We couldn't be happier that MBIA retains undiminished confidence in its solvency. But we wouldn't be in a hurry to put our money where management's mouth is. At best, the credit scene remains extremely inhospitable and treacherous. The Fed has just announced it was planning to throw another $60 billion via auction at the banks, a sizable step-up from its previous infusions, which, together with the fresh cut in interest rates -- making it 1.25 percentage points chopped off rates in a week -- further suggests Mr.
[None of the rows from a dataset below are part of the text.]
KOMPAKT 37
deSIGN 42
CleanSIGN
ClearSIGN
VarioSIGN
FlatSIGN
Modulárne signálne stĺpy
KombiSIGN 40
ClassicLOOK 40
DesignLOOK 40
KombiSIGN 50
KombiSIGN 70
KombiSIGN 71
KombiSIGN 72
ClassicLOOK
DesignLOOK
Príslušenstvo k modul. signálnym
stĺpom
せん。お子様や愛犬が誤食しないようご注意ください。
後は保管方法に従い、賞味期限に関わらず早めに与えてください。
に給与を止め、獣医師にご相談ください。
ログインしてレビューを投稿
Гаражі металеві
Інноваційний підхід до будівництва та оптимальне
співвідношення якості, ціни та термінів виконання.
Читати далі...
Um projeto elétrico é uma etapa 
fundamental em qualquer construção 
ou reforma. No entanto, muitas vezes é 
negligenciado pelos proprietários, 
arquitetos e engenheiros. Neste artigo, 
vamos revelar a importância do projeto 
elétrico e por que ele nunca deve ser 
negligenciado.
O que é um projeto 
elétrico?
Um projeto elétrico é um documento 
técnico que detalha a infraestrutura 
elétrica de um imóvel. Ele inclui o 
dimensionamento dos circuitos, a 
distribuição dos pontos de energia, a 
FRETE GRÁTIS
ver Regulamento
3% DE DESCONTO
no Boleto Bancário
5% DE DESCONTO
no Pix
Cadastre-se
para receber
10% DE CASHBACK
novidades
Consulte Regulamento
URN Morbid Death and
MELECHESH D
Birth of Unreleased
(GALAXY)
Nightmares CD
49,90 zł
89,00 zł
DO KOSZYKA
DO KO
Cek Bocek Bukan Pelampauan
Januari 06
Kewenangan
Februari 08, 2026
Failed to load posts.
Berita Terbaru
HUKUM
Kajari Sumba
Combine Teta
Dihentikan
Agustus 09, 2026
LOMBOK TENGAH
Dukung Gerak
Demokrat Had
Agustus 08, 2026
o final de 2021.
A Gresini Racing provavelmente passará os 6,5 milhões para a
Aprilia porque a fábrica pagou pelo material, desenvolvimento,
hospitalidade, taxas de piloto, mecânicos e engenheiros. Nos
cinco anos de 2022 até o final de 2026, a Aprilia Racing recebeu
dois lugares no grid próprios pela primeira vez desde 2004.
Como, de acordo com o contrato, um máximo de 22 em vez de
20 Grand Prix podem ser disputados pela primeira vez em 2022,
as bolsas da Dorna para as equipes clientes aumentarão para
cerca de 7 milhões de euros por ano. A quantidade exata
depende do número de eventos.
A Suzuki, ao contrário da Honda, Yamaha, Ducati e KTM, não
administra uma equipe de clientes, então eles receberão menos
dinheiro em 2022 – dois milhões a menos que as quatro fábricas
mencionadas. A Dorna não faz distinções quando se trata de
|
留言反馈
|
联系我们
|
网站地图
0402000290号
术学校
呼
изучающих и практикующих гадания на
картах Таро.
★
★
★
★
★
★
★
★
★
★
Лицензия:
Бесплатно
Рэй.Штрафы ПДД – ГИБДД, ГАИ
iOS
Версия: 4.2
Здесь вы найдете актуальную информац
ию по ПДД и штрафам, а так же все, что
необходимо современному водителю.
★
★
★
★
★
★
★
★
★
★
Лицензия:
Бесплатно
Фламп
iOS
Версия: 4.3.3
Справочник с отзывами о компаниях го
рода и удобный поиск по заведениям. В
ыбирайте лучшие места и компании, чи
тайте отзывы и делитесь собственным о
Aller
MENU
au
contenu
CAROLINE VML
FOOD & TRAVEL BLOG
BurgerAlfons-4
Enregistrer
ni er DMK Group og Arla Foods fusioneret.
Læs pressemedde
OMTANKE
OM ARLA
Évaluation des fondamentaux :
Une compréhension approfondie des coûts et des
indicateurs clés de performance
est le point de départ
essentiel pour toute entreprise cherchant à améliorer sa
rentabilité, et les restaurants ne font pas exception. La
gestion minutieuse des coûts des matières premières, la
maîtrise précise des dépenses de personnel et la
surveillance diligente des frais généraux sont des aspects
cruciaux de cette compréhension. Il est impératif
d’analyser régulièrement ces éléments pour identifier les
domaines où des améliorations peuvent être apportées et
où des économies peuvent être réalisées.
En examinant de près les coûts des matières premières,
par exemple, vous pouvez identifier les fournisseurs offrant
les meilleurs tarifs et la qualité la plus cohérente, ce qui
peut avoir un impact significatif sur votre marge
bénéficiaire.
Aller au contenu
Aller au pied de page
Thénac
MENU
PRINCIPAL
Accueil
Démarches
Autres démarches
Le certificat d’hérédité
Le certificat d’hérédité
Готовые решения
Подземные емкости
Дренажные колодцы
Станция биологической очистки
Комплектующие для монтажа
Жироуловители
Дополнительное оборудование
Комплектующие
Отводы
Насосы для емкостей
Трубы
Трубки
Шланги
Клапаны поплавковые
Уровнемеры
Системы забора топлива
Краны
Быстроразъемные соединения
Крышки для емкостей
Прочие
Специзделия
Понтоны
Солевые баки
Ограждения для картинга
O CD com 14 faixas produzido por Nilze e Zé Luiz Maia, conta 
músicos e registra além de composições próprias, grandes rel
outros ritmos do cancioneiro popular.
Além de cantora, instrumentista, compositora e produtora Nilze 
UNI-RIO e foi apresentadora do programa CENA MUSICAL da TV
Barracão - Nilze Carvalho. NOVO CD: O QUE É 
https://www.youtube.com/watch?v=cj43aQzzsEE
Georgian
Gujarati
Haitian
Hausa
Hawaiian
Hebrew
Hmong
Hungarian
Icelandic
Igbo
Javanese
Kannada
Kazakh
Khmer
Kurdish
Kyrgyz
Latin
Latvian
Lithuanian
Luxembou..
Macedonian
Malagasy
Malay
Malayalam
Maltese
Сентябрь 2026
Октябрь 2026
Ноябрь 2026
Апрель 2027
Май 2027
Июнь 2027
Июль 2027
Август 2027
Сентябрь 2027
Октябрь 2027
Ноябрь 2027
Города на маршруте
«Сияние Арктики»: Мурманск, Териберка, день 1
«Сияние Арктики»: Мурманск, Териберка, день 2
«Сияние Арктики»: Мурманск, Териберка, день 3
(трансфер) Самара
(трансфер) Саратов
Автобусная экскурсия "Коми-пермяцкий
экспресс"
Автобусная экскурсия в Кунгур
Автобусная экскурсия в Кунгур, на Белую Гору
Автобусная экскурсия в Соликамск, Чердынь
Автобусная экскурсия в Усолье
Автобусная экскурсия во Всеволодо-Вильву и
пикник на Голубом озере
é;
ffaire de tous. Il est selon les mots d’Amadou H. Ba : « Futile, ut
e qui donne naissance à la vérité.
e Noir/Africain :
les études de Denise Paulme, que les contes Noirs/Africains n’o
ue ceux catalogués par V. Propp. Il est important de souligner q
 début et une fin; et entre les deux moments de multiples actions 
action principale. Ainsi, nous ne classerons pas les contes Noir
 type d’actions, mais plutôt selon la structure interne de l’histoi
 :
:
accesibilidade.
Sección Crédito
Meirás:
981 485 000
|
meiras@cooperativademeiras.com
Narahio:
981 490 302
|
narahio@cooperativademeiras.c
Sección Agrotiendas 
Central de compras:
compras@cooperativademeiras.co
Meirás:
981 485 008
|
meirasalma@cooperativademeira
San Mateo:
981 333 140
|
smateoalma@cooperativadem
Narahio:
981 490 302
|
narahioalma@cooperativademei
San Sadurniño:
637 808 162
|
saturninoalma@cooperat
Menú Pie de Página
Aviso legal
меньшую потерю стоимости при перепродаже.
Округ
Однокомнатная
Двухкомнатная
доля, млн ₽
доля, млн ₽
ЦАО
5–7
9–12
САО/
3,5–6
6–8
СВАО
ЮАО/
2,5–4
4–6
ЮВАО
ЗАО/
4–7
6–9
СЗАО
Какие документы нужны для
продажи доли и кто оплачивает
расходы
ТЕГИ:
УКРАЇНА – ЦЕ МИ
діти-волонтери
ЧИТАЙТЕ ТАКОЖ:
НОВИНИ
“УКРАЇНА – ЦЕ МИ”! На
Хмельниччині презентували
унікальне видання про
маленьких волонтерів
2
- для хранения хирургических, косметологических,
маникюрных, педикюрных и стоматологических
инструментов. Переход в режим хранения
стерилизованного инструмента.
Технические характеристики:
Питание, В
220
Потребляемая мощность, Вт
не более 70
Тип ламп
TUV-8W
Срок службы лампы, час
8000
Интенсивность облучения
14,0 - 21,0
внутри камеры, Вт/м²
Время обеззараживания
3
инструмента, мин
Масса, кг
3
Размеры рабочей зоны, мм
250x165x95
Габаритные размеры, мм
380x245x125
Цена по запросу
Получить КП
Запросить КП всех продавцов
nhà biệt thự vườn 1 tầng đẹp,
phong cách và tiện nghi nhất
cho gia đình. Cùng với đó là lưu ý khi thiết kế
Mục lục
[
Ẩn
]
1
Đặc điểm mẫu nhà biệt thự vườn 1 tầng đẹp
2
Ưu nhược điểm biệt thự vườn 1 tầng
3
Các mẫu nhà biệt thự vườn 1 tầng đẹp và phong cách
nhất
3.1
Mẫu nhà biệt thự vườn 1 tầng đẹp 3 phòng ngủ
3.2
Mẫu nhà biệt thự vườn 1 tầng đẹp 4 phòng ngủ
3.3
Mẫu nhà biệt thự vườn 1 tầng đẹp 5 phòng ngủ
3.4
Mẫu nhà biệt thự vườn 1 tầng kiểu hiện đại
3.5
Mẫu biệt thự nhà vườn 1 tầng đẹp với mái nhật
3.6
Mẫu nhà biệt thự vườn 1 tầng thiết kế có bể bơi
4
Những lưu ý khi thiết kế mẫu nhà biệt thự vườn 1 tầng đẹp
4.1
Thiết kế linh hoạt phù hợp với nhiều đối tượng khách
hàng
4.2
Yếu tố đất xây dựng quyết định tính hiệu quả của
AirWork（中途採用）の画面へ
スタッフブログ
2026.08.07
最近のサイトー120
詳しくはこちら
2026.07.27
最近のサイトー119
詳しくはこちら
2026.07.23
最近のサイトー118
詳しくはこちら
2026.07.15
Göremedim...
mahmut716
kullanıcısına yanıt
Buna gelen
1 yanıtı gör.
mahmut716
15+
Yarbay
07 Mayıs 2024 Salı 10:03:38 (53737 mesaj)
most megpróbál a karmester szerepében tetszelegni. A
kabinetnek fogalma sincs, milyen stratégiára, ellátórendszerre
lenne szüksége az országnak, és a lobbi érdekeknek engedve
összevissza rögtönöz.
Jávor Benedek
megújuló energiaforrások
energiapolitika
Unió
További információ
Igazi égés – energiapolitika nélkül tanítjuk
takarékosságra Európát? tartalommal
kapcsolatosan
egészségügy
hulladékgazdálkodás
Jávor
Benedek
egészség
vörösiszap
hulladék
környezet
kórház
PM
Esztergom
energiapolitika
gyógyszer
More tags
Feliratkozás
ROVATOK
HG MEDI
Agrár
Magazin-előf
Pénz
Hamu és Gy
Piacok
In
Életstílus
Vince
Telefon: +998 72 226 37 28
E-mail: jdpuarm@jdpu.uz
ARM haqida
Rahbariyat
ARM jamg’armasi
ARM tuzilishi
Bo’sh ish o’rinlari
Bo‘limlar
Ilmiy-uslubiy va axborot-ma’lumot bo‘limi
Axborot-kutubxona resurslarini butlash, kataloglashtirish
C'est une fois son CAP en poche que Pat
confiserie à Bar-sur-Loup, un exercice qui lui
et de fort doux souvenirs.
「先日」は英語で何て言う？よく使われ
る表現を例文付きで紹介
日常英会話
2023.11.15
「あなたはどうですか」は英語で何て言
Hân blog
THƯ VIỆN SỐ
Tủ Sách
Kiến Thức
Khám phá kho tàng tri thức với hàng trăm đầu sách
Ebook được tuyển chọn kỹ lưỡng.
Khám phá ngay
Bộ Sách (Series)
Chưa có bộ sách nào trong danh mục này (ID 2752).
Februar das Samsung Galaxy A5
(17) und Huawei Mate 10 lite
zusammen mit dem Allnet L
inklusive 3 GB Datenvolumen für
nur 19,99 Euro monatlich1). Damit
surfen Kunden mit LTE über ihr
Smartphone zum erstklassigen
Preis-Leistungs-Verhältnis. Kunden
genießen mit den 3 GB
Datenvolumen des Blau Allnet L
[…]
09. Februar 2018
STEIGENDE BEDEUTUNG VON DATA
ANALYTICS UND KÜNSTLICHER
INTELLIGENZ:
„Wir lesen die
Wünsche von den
Bernanke is more than a little frantic.

As we noted last week, what we're seeing is a typical bear-market rally, predictably paced by the very stocks -- home builders, financials and the like -- that spearheaded the big plunge. The action is much more reflective of sellers' fatigue -- strenuous unloading of big positions can tire out even the most dedicated dumper -- than any intimation of a turn.

Indeed, as the estimable David Rosenberg of Merrill Lynch, who consistently comes up with some great stuff, points out, in the 2000-2002 bear market, there were no fewer than 16 rallies of at least 5% in the S&P, each lasting on average about a month, and no fewer than 35 bounces of 5% or more in the Nasdaq (which still managed to wind up losing nearly 80% of its value).

The investment byword remains don't buy the rally (rather, sell it). And stay defensive. This bear market is nowhere near over.
http://online.barrons.com/article/SB120191152788536953.html?mod=Up+and+Down+Wall+Street&page=2

Enjoy the weekend's rugby!
Slainte!
ed

  • 55.
  • At 06:06 AM on 05 Feb 2008,
  • MickBarcelona wrote:

Why hasn´t the BBC covered the latest twist in the SocGen saga? It seems that Board members were out lining their pockets (American Dep´t Justice investigation into 140m sale of socgen shares) while this was all unfolding. Poor little lad takes the fall yet again.